YOUR ASSIGNMENT: Output every row below verbatim, character for character.

INFORMATION:
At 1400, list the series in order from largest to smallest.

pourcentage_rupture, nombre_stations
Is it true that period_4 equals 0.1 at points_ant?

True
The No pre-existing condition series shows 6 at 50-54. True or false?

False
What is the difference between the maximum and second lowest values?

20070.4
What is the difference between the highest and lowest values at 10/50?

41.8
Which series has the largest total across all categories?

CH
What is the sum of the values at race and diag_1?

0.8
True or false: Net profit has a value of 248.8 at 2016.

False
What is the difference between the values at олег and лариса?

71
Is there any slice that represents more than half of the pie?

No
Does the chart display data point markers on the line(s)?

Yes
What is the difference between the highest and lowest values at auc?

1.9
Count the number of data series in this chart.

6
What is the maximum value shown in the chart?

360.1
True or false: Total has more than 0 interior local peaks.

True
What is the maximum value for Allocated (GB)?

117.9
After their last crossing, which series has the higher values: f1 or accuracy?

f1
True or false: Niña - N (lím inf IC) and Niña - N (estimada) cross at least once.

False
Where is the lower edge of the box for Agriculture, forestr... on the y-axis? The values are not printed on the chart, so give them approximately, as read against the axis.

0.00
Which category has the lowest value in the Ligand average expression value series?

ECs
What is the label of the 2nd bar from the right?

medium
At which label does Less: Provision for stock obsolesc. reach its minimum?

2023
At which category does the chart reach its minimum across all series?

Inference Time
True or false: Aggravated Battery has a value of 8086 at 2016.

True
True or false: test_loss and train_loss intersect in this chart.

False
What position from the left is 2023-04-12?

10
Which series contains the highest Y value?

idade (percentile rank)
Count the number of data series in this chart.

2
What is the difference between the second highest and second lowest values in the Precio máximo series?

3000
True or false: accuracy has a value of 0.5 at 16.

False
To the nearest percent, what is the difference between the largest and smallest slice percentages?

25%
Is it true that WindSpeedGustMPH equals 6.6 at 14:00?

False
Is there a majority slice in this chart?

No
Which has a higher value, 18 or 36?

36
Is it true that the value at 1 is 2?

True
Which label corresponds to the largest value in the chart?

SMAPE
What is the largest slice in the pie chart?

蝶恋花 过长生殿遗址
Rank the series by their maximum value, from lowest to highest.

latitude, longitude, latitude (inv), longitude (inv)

TASK ANSWER:
At 1400, list the series in order from largest to smallest.

pourcentage_rupture, nombre_stations
Is it true that period_4 equals 0.1 at points_ant?

True
The No pre-existing condition series shows 6 at 50-54. True or false?

False
What is the difference between the maximum and second lowest values?

20070.4
What is the difference between the highest and lowest values at 10/50?

41.8
Which series has the largest total across all categories?

CH
What is the sum of the values at race and diag_1?

0.8
True or false: Net profit has a value of 248.8 at 2016.

False
What is the difference between the values at олег and лариса?

71
Is there any slice that represents more than half of the pie?

No
Does the chart display data point markers on the line(s)?

Yes
What is the difference between the highest and lowest values at auc?

1.9
Count the number of data series in this chart.

6
What is the maximum value shown in the chart?

360.1
True or false: Total has more than 0 interior local peaks.

True
What is the maximum value for Allocated (GB)?

117.9
After their last crossing, which series has the higher values: f1 or accuracy?

f1
True or false: Niña - N (lím inf IC) and Niña - N (estimada) cross at least once.

False
Where is the lower edge of the box for Agriculture, forestr... on the y-axis? The values are not printed on the chart, so give them approximately, as read against the axis.

0.00
Which category has the lowest value in the Ligand average expression value series?

ECs
What is the label of the 2nd bar from the right?

medium
At which label does Less: Provision for stock obsolesc. reach its minimum?

2023
At which category does the chart reach its minimum across all series?

Inference Time
True or false: Aggravated Battery has a value of 8086 at 2016.

True
True or false: test_loss and train_loss intersect in this chart.

False
What position from the left is 2023-04-12?

10
Which series contains the highest Y value?

idade (percentile rank)
Count the number of data series in this chart.

2
What is the difference between the second highest and second lowest values in the Precio máximo series?

3000
True or false: accuracy has a value of 0.5 at 16.

False
To the nearest percent, what is the difference between the largest and smallest slice percentages?

25%
Is it true that WindSpeedGustMPH equals 6.6 at 14:00?

False
Is there a majority slice in this chart?

No
Which has a higher value, 18 or 36?

36
Is it true that the value at 1 is 2?

True
Which label corresponds to the largest value in the chart?

SMAPE
What is the largest slice in the pie chart?

蝶恋花 过长生殿遗址
Rank the series by their maximum value, from lowest to highest.

latitude, longitude, latitude (inv), longitude (inv)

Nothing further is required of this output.